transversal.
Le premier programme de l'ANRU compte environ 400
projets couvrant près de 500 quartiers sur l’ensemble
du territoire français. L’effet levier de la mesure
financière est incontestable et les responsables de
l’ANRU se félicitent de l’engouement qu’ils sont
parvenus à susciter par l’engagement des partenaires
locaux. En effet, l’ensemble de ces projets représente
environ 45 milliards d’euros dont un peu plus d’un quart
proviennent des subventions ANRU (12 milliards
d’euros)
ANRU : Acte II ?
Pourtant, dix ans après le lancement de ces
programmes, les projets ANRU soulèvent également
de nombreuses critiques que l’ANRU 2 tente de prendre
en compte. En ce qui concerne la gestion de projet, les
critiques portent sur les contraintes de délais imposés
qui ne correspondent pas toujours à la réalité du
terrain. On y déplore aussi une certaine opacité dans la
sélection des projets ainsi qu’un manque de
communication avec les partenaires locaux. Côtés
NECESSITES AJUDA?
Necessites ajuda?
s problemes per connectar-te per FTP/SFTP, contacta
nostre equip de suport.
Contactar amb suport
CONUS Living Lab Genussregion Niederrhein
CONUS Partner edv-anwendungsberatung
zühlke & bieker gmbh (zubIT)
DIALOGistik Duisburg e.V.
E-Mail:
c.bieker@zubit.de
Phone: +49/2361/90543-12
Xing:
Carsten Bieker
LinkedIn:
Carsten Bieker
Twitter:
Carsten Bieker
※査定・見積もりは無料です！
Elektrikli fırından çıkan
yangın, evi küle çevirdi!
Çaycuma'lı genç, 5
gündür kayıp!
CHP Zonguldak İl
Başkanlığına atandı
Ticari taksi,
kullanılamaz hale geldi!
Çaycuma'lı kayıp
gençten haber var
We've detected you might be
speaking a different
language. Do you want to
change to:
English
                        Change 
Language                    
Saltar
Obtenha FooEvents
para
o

———

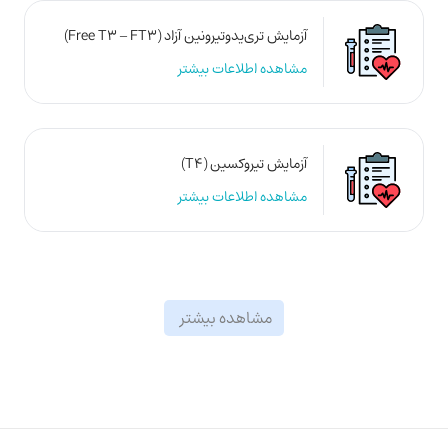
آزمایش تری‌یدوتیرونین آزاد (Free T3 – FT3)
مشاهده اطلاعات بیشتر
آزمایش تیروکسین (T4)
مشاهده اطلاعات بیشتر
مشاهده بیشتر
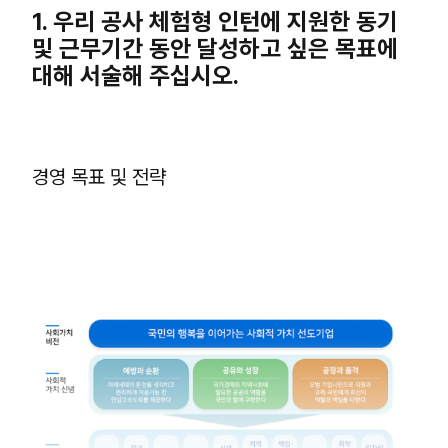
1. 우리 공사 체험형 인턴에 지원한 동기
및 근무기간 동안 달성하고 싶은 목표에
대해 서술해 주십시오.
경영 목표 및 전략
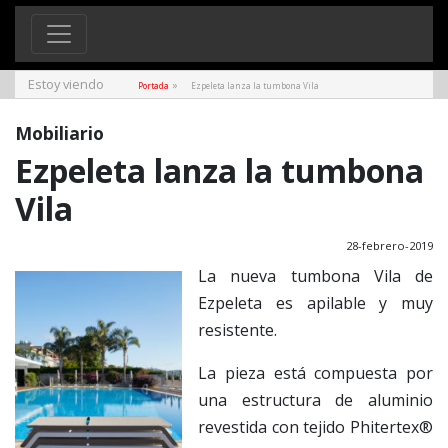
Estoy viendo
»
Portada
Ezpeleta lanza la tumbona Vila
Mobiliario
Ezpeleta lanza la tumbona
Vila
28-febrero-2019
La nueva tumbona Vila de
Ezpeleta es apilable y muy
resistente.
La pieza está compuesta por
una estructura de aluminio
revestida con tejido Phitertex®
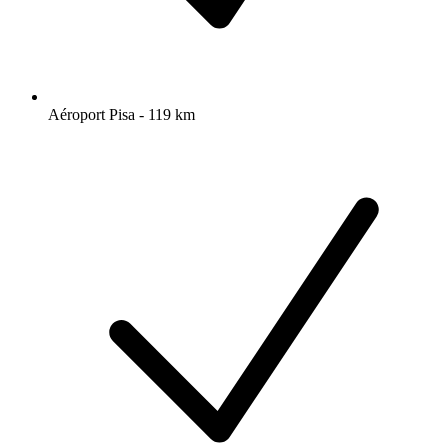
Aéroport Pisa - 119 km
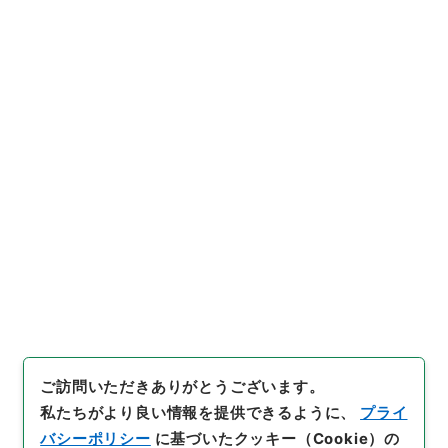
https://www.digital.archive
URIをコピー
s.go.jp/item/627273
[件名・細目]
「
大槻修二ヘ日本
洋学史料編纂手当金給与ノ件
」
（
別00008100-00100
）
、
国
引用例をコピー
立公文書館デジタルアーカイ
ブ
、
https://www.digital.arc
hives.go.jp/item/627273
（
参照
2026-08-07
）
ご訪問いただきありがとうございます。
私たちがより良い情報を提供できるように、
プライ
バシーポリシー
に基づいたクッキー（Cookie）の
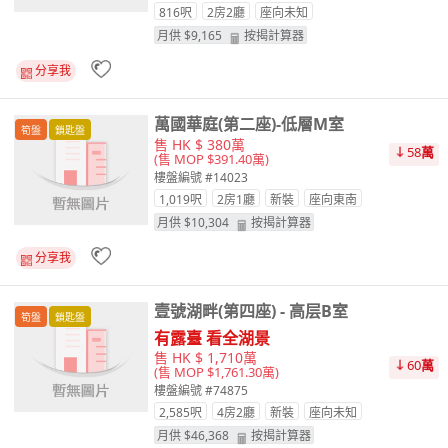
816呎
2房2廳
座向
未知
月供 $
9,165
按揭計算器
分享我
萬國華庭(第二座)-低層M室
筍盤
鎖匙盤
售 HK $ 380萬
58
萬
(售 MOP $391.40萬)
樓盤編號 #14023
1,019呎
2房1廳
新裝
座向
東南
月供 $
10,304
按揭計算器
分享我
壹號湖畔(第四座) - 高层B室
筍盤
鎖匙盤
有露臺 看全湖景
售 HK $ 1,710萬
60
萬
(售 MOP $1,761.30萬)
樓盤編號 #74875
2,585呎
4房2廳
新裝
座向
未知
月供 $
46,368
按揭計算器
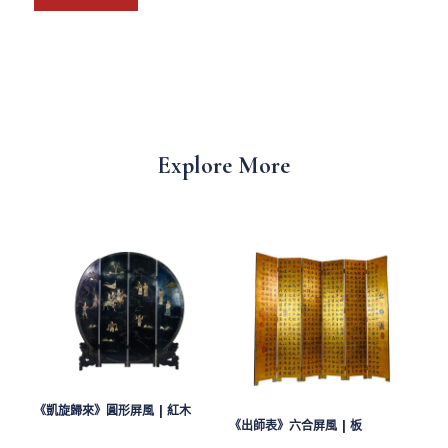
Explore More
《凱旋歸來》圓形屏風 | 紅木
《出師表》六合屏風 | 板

———

Required work: Filter the rows above down to every line that contains the string "ANRU", treating uppercase and lowercase as distinct, and copy each of those lines.

Response area:
Le premier programme de l'ANRU compte environ 400
l’ANRU se félicitent de l’engouement qu’ils sont
proviennent des subventions ANRU (12 milliards
ANRU : Acte II ?
programmes, les projets ANRU soulèvent également
de nombreuses critiques que l’ANRU 2 tente de prendre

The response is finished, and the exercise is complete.